While the lunches for the students tilt toward staples like sandwiches and wraps, the dinners “are starting to venture into heartier, entrée types of things that folks can heat and serve at home—a pasta dish with meatballs and lasagna, for example,” Saccaro explains. Because all of the meals—as well as the lunch sandwiches and wraps—are prepared by Quest rather than purchased premade in order to keep as many staffers employed as possible, “it’s really a balancing act of how much time we want to have our teams spend in the kitchen around one another and doing full prep, versus minimizing the time they are near each other,” he says.
Quest has set up four food pantry sites to supply distressed staff with basic groceries.
Besides dinner and weekend meal deliveries, Quest and a couple of its partner districts are now also putting together food pantry boxes to send with the meals, “so the entire family will have access to food and not just the student,” Saccaro explains. The districts are picking up the tab for these packages as they don’t currently qualify for any government reimbursement, he notes.
The pantry boxes combine shelf-stable items that can be combined into a meal—dry pasta and bottled sauce, for example—as well as items like canned tuna and peanut butter “so we’re not just loading people up with carbs,” plus canned fruits and vegetables—things that are both shelf stable and simple to prepare.
Even as Quest steps up to assist the communities and schools where it operates, those schools and communities have been reciprocating by assisting the company’s employees. Two locations have started GoFundMe campaigns and “one raked together a thousand dollars for each of our employees there,” Saccaro says, while another one—one of the company’s smallest clients—offered to put all of Quest’s employees at its location on its own payroll through the end of the school year.

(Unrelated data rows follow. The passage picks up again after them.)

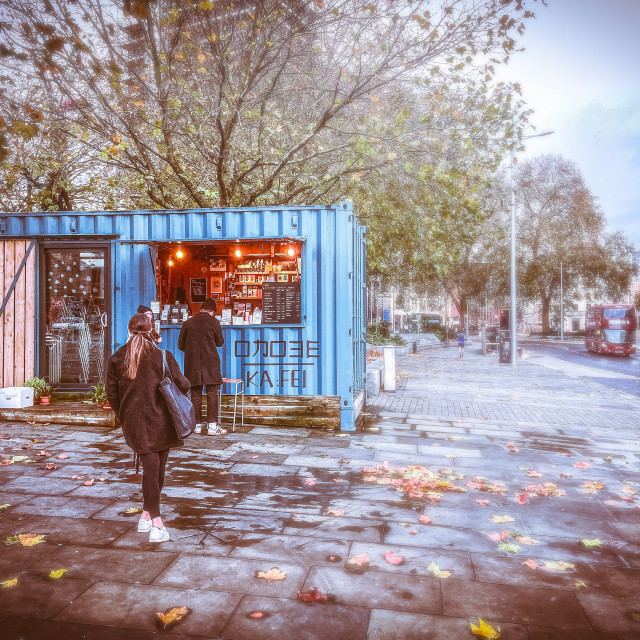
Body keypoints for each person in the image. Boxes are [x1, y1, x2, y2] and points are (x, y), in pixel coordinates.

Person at [106, 312, 190, 543]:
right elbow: (183, 384)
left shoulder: (117, 357)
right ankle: (157, 524)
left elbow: (111, 393)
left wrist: (124, 414)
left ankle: (145, 515)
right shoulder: (162, 356)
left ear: (130, 330)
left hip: (134, 423)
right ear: (151, 329)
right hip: (162, 421)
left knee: (154, 472)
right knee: (155, 472)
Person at [178, 297, 226, 436]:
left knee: (195, 394)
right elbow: (220, 342)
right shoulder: (213, 322)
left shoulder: (188, 322)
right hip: (210, 362)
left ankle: (197, 426)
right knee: (212, 393)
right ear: (212, 311)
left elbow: (180, 345)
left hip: (192, 364)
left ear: (201, 310)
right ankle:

In addition, one parent at a school served by Quest who owns a distribution firm supplying c-stores offered to donate his excess food stocks to Quest’s employee pantries.
“We’ve had about a third of our clients step up and offer some of their own financial resources to help offset our staff’s loss of income at their locations,” Saccaro offers. “It varies from some clients being able to help out for a week to others that have committed to paying our employees’ full salaries through the end of the school year. It depends on the location, but it has really been absolutely overwhelming to see how many of our partners have stepped up to help, understanding that we can’t continue to pay everybody with the kind of revenue we have coming in. Whether it’s coming from the clients themselves or from people in the community,” he marvels, “we’ve had almost three dozen locations step up and offer to help out. It’s pretty phenomenal!”